▸ **Instructions to follow**: Which lines run from the line with "thumb mcp: (1251, 819)" through the line with "middle dip: (1227, 647)" in the entries below? Print them exactly, both ends included, and nothing more.

▸ **Data for processing**:
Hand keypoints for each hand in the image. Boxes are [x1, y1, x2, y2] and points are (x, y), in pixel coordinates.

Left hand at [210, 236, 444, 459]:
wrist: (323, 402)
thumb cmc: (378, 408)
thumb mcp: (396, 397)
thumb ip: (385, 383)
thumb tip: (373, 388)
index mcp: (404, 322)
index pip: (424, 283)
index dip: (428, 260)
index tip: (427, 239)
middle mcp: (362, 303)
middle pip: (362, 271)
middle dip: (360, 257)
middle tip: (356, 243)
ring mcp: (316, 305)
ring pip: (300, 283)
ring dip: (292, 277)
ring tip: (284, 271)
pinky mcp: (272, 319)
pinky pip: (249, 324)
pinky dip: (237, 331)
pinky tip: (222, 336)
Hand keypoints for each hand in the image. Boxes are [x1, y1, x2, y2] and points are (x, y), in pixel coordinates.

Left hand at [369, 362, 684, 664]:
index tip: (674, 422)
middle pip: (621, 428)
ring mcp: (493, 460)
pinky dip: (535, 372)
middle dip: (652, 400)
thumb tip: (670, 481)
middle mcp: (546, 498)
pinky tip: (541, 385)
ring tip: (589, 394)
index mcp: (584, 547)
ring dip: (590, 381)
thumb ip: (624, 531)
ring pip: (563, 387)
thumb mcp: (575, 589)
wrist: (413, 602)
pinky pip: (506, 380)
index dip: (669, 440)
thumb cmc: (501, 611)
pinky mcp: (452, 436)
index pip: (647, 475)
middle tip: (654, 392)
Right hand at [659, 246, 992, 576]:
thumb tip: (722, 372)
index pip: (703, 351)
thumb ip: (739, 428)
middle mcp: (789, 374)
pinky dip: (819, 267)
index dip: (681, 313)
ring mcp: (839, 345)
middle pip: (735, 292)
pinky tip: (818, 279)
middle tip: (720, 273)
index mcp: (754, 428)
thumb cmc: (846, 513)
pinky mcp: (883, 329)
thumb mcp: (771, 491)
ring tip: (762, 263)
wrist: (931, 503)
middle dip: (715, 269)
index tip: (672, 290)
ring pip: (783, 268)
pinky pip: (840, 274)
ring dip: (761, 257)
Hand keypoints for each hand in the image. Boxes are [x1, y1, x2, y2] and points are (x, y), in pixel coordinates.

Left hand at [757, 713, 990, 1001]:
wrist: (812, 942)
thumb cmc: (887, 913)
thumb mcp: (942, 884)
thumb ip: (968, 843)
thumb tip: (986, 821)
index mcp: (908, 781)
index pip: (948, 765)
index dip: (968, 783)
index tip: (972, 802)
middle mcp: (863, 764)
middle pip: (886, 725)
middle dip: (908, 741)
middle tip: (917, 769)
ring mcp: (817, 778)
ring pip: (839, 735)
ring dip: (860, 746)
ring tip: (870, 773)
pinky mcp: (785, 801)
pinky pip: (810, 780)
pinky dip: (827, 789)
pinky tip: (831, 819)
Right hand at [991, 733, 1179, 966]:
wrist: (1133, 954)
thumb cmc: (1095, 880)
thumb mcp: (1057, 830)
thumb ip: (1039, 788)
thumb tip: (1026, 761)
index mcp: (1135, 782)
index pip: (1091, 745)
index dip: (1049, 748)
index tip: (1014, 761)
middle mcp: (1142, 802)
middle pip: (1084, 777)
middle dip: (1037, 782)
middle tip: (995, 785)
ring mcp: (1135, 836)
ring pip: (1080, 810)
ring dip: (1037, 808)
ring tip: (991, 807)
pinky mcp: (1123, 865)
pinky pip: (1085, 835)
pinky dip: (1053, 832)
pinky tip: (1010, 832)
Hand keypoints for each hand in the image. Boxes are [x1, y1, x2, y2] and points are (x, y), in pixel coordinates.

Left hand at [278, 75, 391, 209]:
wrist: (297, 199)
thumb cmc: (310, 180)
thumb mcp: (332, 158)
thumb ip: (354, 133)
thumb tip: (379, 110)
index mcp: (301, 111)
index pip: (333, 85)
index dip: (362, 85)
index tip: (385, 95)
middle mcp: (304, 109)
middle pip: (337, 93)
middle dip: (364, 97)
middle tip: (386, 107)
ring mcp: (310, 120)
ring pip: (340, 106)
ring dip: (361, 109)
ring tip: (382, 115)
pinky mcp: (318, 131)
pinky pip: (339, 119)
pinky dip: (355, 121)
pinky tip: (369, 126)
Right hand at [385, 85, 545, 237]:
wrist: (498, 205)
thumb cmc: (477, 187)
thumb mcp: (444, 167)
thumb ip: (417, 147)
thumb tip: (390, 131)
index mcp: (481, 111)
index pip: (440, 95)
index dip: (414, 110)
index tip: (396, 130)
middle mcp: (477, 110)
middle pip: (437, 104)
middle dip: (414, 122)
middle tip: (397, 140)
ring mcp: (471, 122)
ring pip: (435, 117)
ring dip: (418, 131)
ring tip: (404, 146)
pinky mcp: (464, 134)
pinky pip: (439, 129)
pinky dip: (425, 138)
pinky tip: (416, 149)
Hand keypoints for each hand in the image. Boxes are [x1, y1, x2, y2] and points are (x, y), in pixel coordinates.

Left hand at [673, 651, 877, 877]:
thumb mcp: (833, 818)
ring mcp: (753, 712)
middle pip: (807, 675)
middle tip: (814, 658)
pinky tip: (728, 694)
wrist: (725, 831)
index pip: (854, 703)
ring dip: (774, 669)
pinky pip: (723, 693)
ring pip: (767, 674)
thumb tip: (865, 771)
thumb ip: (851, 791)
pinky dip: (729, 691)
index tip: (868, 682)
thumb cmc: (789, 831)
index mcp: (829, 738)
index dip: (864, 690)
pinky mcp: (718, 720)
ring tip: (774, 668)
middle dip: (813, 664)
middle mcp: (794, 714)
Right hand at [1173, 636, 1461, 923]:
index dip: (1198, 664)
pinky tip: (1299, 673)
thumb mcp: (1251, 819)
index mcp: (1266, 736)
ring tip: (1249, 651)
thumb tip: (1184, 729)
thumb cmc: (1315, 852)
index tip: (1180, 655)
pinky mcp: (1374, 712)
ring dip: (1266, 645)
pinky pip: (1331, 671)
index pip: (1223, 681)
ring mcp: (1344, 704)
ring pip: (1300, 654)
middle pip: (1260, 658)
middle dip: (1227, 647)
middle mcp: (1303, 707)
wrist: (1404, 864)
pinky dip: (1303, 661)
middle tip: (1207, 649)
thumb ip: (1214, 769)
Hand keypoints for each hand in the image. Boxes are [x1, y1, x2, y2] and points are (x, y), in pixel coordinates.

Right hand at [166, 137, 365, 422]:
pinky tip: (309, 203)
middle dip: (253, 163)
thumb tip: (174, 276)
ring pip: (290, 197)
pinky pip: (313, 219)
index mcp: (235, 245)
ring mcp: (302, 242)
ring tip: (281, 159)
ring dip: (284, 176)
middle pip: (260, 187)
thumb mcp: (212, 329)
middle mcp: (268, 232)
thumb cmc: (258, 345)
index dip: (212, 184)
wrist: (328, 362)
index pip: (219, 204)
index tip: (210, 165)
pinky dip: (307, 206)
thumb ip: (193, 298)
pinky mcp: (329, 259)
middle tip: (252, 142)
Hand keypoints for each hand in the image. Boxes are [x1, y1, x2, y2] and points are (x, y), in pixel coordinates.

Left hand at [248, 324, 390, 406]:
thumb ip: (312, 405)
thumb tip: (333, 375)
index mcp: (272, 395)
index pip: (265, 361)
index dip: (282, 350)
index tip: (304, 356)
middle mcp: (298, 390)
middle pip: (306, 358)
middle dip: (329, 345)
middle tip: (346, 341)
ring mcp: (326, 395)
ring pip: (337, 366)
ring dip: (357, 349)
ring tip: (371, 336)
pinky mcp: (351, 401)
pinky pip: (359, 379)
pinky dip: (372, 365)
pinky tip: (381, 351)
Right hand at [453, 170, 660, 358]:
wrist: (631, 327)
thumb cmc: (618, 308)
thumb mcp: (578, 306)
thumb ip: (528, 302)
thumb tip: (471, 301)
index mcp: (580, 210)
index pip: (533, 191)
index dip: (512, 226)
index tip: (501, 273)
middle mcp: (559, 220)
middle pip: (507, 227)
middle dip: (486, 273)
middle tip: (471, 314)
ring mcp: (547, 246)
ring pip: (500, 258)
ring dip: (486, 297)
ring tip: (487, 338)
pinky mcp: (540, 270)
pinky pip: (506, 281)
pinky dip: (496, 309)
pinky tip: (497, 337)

▸ **Task answer**:
thumb mcp: (1251, 819)
index mcp: (1266, 736)
ring tip: (1249, 651)
thumb tip: (1184, 729)
thumb cmc: (1315, 852)
index tip: (1180, 655)
pinky mcp: (1374, 712)
ring dip: (1266, 645)
pinky pip: (1331, 671)
index pip: (1223, 681)
ring mcp: (1344, 704)
ring pip: (1300, 654)
middle pip: (1260, 658)
middle dip: (1227, 647)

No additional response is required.